= TRECHO DA FONTE =
**********

As cidades estão, a cada segundo, mais pulsantes e complexas. Quem observa o Skyline a distância não consegue contemplar seus meandros, muito menos perceber a cidade a partir de outras perspectivas. Do alto dos arranha-céus, o entremeado de ruas, de alamedas, passeios, túneis, praças, pontes e viadutos não são observados desde uma perspectiva humana. Para compreender o dia a dia da mobilidade, ali, na cota do pedestre, incontáveis formas de bicicletas surgem a cada esquina, sugerindo que este lugar seja o delas. As bicicletas urbanas vão tomar o espaço que lhes confere. Duvida?

Basta uma ligeira olhadela nas ruas pelo país e nos deparamos com novos modelos de bicicletas destinadas a contemplar o uso diário em meio urbano. Não importa se a cidade está impermeabilizada pelo asfalto ou se ainda conserva o calçamento original. Não importa se há estrutura cicloviária disponível e efetiva, ou não. As bicicletas urbanas estão, efetivamente, ocupando as ruas!

Elas apresentam um design específico, ergonomicamente pensado para favorecer o ir e vir. O visual recorrente é mais slim, adaptado ao corre-corre contra o relógio das urbes, muitas vezes para chegar ao trabalho ou à faculdade como opção ao transporte público. Elas estão sendo, ao mesmo tempo, protagonistas e coadjuvantes de um fenômeno civilizatório em meio à cidade, promovendo além do deslocamento, contemplação, ativismo urbano de qualidade e intermobilidade.

Alguns companheiros irão dizer que a conveniente adaptação das mountain bikes para o uso na cidade também seja válida. Concordamos, mas neste momento queremos dar um pouco mais de luz a esta categoria característica de bicicletas, sejam elas urban, fixed gears, elétricas, customizadas, dobráveis, confort, vintage etc.

É fato que cada desenho de bicicleta corresponda a uma finalidade e estilo de deslocamento sobre rodas e pedais, por este motivo, encontramos uma diversidade positiva, colorindo as ruas e humanizando as cidades. Parte deste movimento urbano pró-vida encabeçado pelo uso prioritário da bicicleta têm movido a indústria no país, porém, mais marcante do que isto é o resultado em qualidade de vida tanto para a cidade quanto para o usuário.

Conversamos com nossos companheiros de pedal urbano de várias partes do país (ah, como seria bom conversar com todos!), que nos repassaram suas impressões sobre o uso das bicicletas urbanas. Alguns ciclistas opinaram a respeito das características que mais se destacam nas bicicletas urbanas. Começamos com a variável:

Conforto

Claudio Silva, arquiteto na SEMOB – Ministério das Cidades.

“Destaco o conforto, e não necessariamente o desempenho. Este é para mim o principal requisito da bicicleta de uso urbano. Digo isso, porque a opção de pedalar na cidade também envolve uma vontade de desfrutar do vento no rosto e gozar da possibilidade de olhar as outras pessoas nos olhos, além de perceber com tranquilidade as mudanças que naturalmente acontecem nos edifícios e espaços públicos livres. Por isso, a bicicleta urbana fica ainda melhor quando tem guidão alto e mais próximo do tronco, banco macio e largo e pneu fino. Essa faz meu tipo!”

**********

(Anotações de elementos de layout)

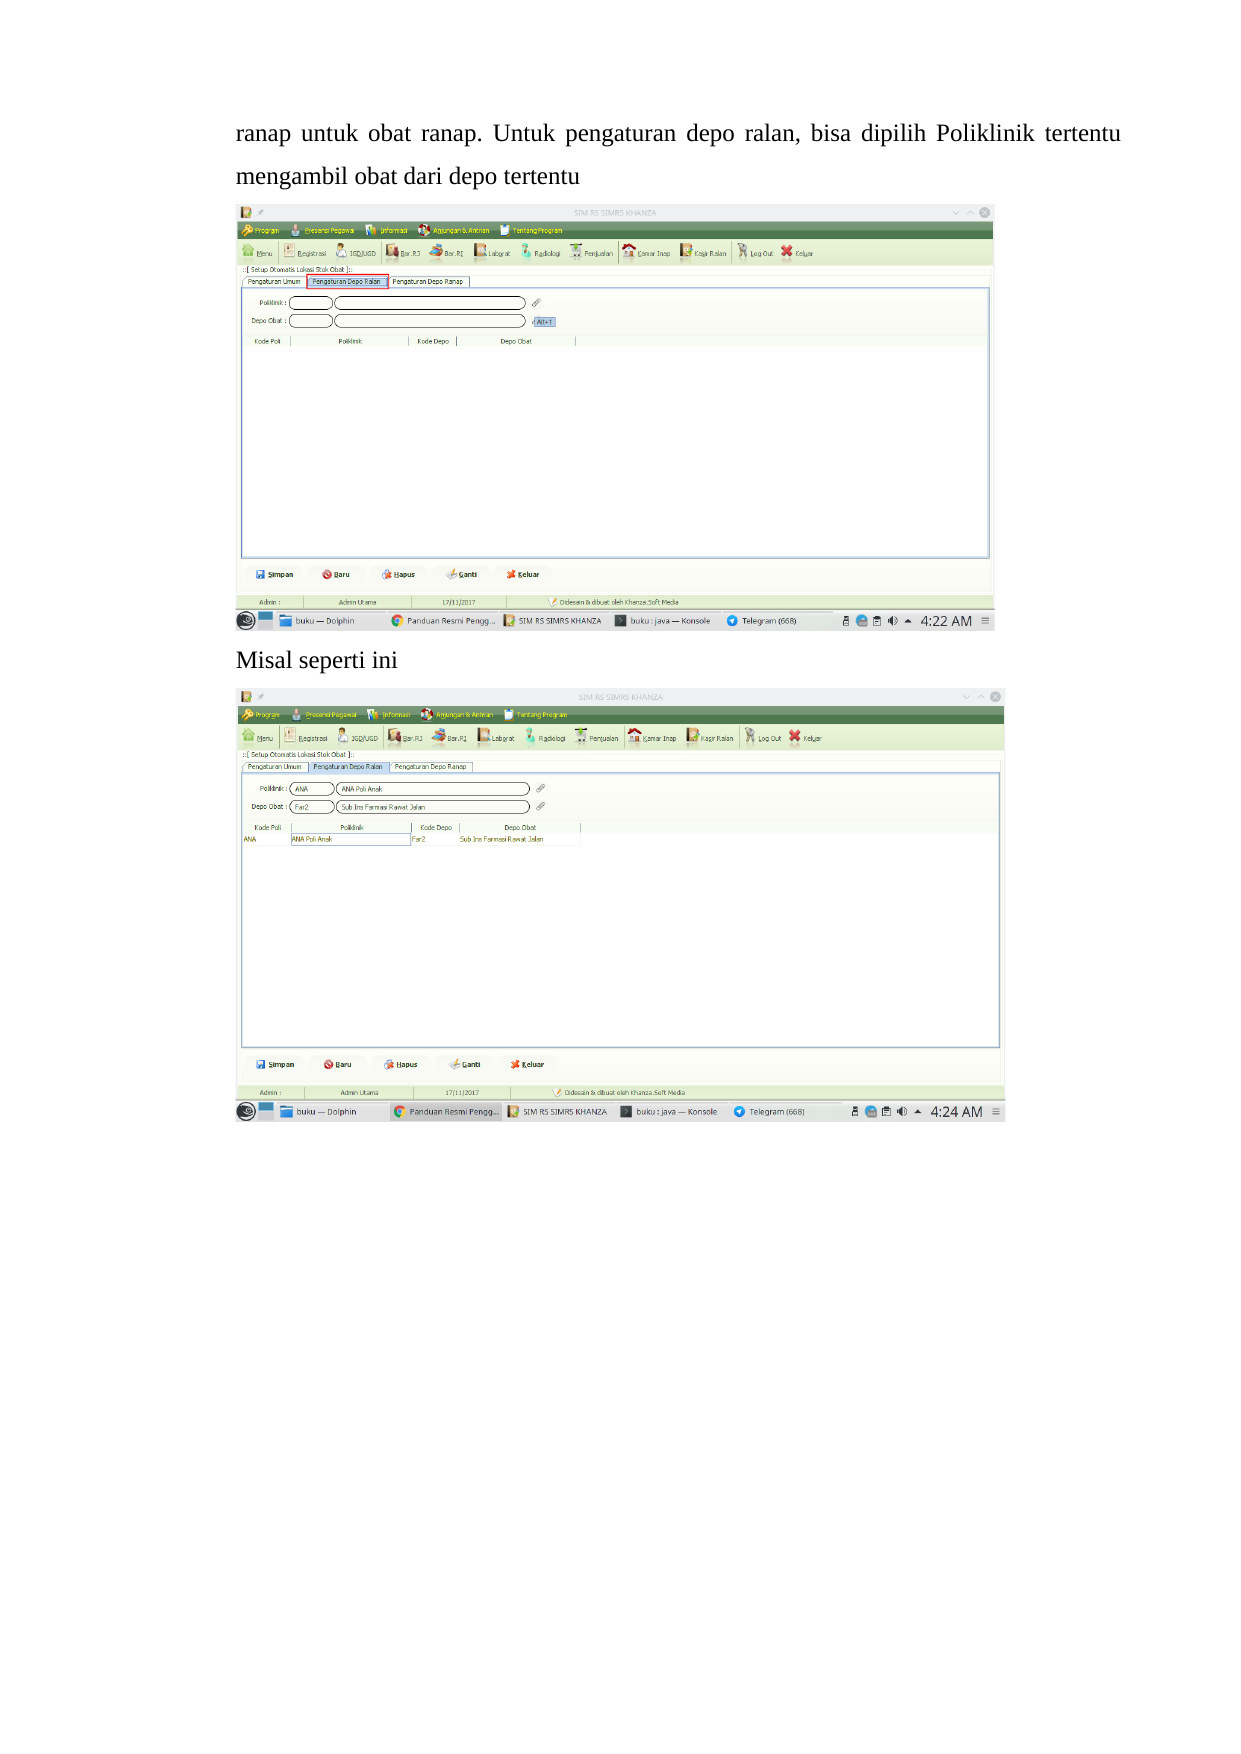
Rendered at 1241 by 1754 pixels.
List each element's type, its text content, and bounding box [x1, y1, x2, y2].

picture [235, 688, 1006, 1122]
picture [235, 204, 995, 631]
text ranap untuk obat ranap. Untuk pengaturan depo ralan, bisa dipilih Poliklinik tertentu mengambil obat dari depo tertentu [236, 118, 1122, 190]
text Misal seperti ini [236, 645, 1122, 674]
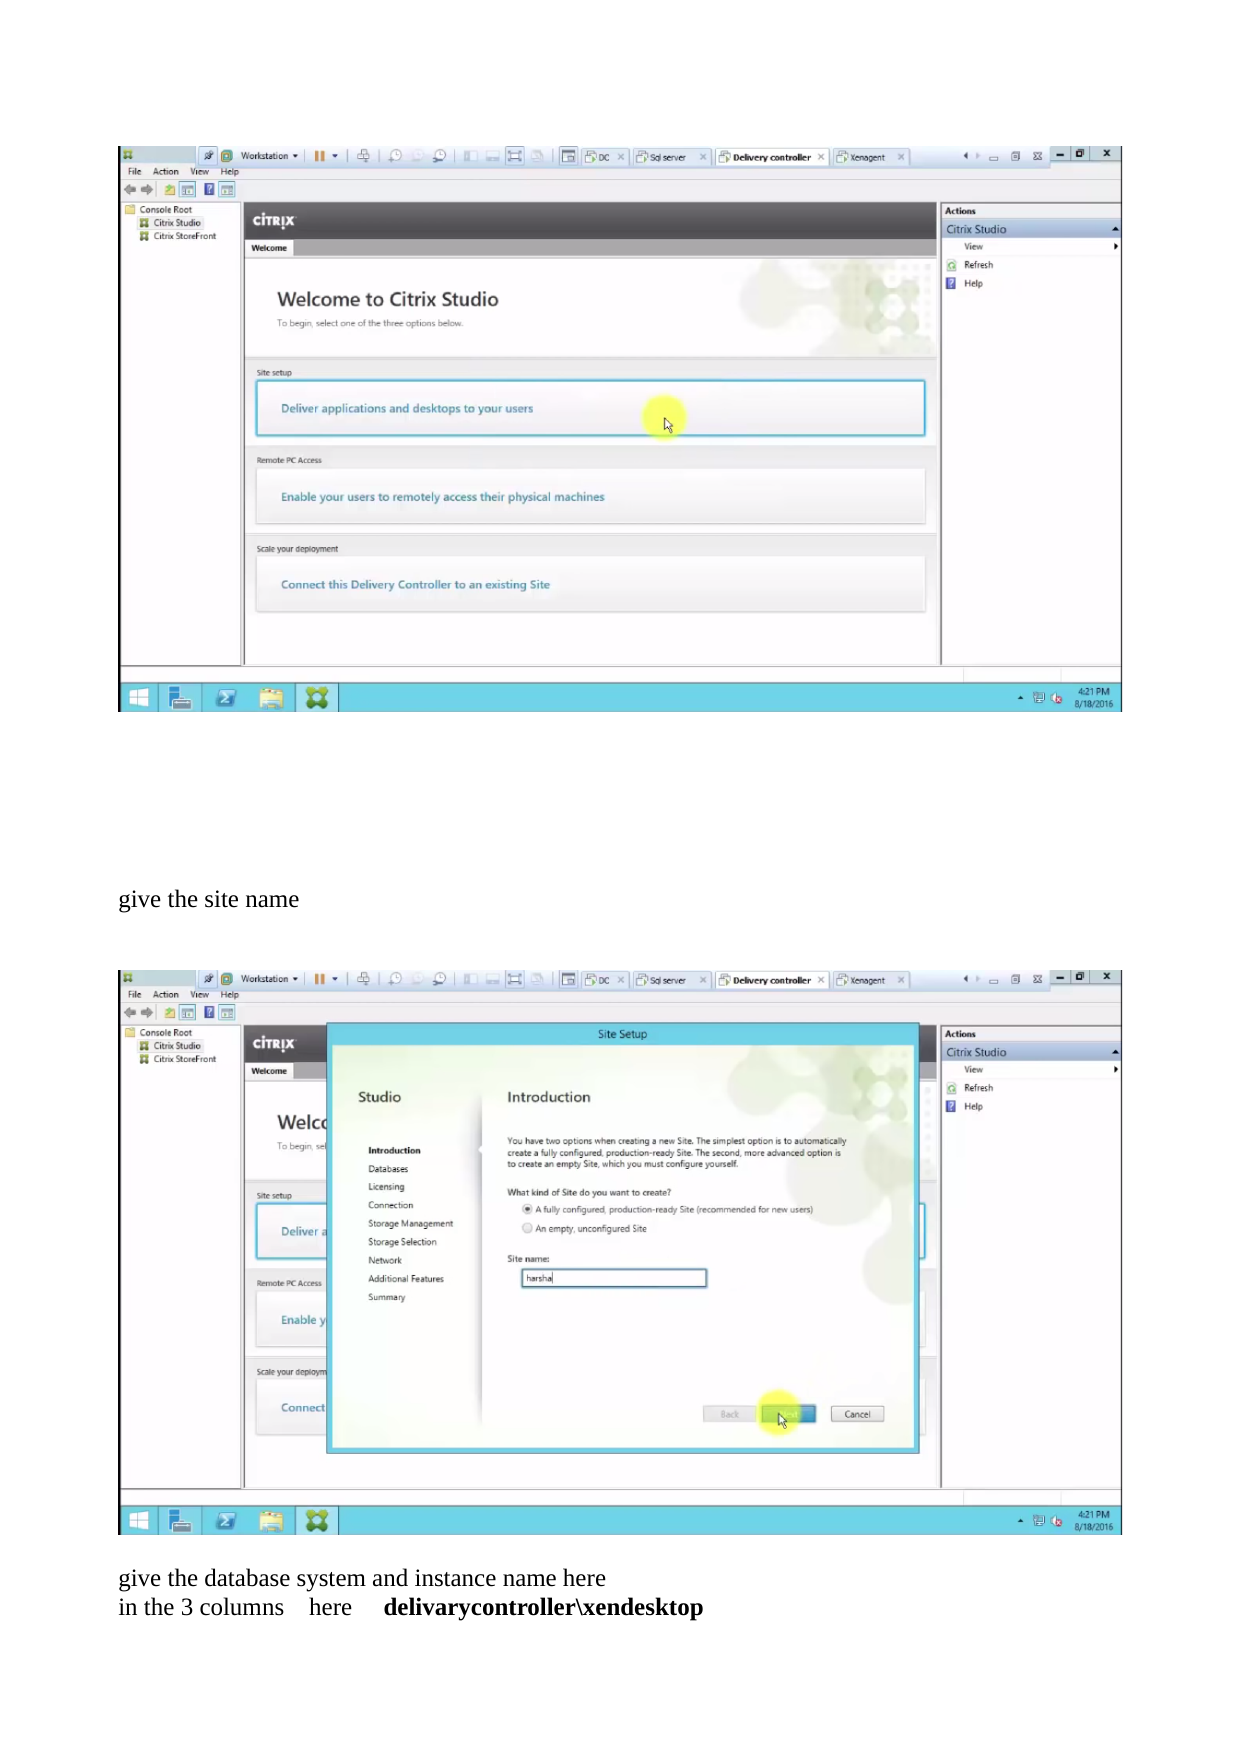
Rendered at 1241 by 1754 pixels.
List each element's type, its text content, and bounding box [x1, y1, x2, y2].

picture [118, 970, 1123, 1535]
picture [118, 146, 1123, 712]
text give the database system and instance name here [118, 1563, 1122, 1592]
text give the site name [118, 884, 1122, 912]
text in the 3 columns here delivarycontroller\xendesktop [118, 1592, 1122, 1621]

**********

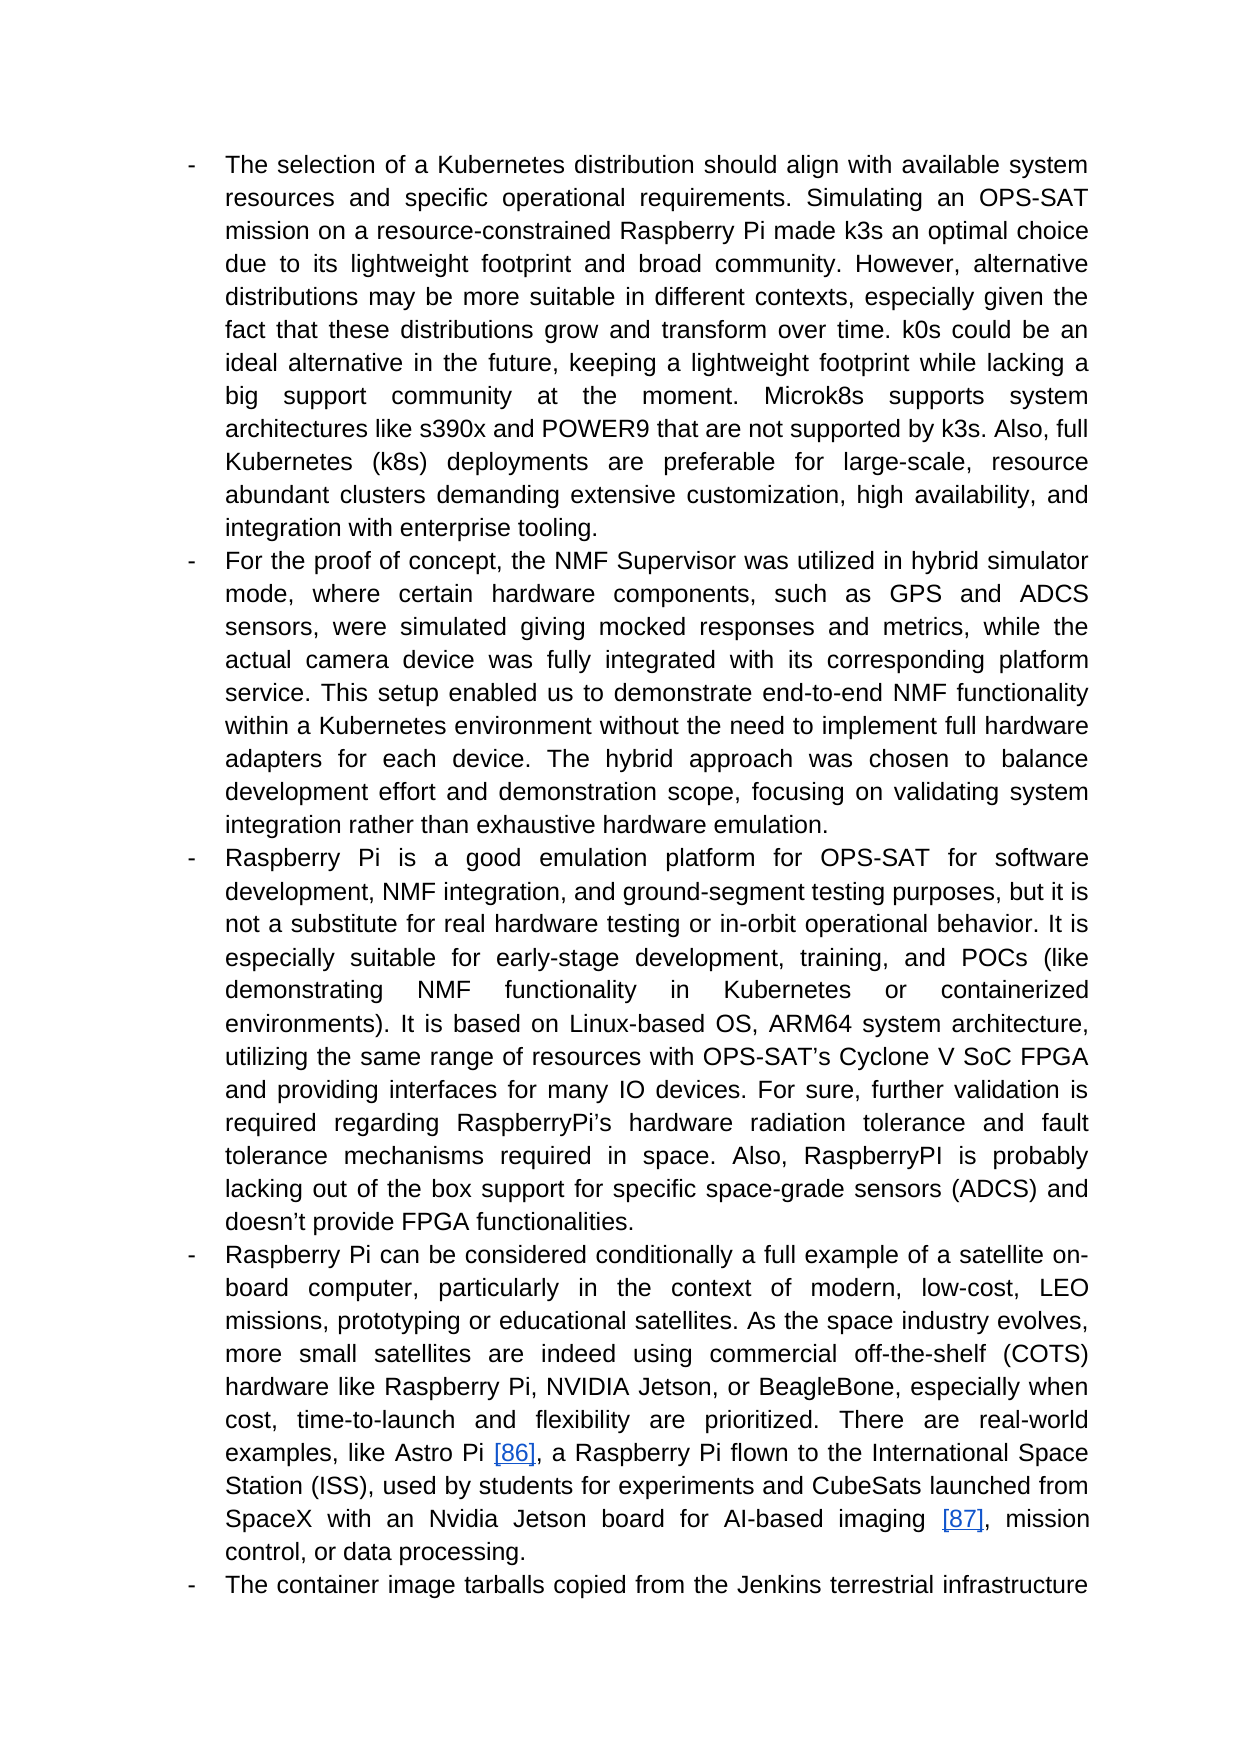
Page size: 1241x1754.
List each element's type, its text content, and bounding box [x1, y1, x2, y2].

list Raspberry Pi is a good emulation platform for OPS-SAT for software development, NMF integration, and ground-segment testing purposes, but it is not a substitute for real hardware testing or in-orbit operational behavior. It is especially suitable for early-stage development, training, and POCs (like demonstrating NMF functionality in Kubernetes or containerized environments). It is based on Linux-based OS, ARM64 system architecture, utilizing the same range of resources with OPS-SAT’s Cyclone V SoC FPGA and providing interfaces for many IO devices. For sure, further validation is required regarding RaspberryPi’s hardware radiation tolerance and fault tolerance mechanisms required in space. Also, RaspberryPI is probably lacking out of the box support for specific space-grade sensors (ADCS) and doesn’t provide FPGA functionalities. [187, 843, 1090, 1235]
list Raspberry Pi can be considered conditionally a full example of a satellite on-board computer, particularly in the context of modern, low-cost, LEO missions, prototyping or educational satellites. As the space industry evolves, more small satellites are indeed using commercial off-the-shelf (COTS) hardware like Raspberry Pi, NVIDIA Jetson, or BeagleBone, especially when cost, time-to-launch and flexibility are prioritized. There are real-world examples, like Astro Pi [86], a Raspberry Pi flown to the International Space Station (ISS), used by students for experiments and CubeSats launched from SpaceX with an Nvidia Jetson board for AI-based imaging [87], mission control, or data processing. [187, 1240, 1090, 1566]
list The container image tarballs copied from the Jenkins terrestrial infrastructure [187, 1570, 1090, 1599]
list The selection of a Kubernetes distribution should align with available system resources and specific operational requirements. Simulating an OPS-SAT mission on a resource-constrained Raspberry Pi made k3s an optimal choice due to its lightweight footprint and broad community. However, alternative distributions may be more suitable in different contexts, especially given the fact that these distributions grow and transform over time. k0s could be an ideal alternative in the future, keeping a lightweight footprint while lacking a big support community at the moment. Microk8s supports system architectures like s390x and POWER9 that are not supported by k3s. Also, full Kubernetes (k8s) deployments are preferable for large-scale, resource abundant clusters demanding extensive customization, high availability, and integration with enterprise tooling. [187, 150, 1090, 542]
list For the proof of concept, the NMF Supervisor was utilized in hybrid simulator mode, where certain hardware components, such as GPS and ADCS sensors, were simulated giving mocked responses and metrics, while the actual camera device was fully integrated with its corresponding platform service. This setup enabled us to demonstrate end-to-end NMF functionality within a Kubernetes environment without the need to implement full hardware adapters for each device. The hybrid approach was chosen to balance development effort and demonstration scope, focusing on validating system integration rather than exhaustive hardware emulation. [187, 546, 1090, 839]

**********

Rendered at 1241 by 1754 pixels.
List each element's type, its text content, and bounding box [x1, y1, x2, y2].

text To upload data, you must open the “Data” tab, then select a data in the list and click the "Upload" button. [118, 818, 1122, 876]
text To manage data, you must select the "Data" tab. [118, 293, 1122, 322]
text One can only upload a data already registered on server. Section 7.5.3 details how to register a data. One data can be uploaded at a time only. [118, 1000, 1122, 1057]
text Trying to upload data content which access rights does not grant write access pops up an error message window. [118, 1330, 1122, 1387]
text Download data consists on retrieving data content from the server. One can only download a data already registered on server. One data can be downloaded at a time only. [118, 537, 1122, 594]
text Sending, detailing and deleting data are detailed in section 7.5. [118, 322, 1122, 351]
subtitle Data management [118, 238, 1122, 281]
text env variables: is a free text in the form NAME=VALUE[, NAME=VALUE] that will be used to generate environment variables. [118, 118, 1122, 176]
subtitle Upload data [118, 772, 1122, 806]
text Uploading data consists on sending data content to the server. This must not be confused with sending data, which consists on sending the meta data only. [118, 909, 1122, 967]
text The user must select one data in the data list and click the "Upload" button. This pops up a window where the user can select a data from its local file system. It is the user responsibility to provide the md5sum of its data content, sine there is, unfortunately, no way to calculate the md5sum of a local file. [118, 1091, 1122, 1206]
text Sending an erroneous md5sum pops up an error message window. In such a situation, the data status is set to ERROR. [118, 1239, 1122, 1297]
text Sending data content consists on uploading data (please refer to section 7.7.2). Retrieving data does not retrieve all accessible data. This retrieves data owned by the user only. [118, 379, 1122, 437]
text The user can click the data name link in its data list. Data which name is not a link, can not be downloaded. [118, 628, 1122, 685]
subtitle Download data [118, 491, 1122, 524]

**********

= OBJETIVOS =
[A] Coloque em uma lista JSON de strings, uma por linha e sem as linhas em branco, as linhas dos dados fornecidos que começam na que contém "Page size: 1241x1754." e terminam na que contém "list Raspberry Pi is", ambas incluídas.
[B] Prossiga com o texto sobre bicicletas urbanas a partir do ponto em que ele termina.

= RESULTADOS POR TAREFA =
[A]
[
  "Page size: 1241x1754.",
  "List each element's type, its text content, and bounding box [x1, y1, x2, y2].",
  "list Raspberry Pi is a good emulation platform for OPS-SAT for software development, NMF integration, and ground-segment testing purposes, but it is not a substitute for real hardware testing or in-orbit operational behavior. It is especially suitable for early-stage development, training, and POCs (like demonstrating NMF functionality in Kubernetes or containerized environments). It is based on Linux-based OS, ARM64 system architecture, utilizing the same range of resources with OPS-SAT’s Cyclone V SoC FPGA and providing interfaces for many IO devices. For sure, further validation is required regarding RaspberryPi’s hardware radiation tolerance and fault tolerance mechanisms required in space. Also, RaspberryPI is probably lacking out of the box support for specific space-grade sensors (ADCS) and doesn’t provide FPGA functionalities. [187, 843, 1090, 1235]"
]

[B]
Concordando com Claudio e somando a variável UTILIDADE, Dora ainda exprime a necessária e benfazeja opção de notar a cidade, de percebê-la:

Utilidade

Dora Moreira, artesã de bicicletas e criadora na Dora – Bicicletas Estilizadas.

“Em minha opinião, para uma bicicleta ser considerada urbana, é necessário que conte com para-lama, bagageiro traseiro, cesta utilitária e cobre-corrente. Esses são os itens que identificam basicamente uma bicicleta urbana e ajudam na locomoção de quem pedala para ir ao trabalho, escola, compras no mercado e, até mesmo, para o passeio. De todos os itens, a meu ver, o que mais se faz necessário é o para-lama, porque sem ele fica inviável pedalar em locais molhados e após uma chuva. Como artista e usuária de bicicletas na cidade, acredito que não seja possível negar que o que tem mais repercussão entre aqueles que aderiram à bicicleta, como veículo, são as sensações de redescoberta da cidade, além da melhoria no humor e da liberdade, por não fazermos parte do trânsito caótico e constante dos grandes centros”.

E das Minas Gerais, Juiz de Fora, o Guilherme lembra, além do conforto, da variável SEGURANÇA:

© sense DIVULGAÇÃO

“Conforto também é fundamental, ela precisa ter uma geometria adequada permitindo uma postura um pouco mais ereta.”

Segurança

Guilherme Mendes, mineiro de Juiz de Fora, 40 anos, bike anjo e fundador do MobiliCidade JF.

“Em minha opinião, características que são indispensáveis em uma bike de uso urbano são o conforto e a segurança. O conforto, por exemplo, se traduz em uma posição adequada do ciclista, com o tronco mais ereto e o uso de um selim confortável. Quanto à segurança, luzes dianteira e traseira e uma tranca de qualidade”.

E de que adianta ter um design bacana e todo o conforto, se esquecermos do que regulamenta o CTB? Vale a indicação do Luis:

Regulamenta o CTB

Luis Patricio, membro do Grupo Transporte Humano, autor do livro ‘Minha garagem é uma sala de estar’ e um dos fundadores da UCB – União de Ciclistas do Brasil.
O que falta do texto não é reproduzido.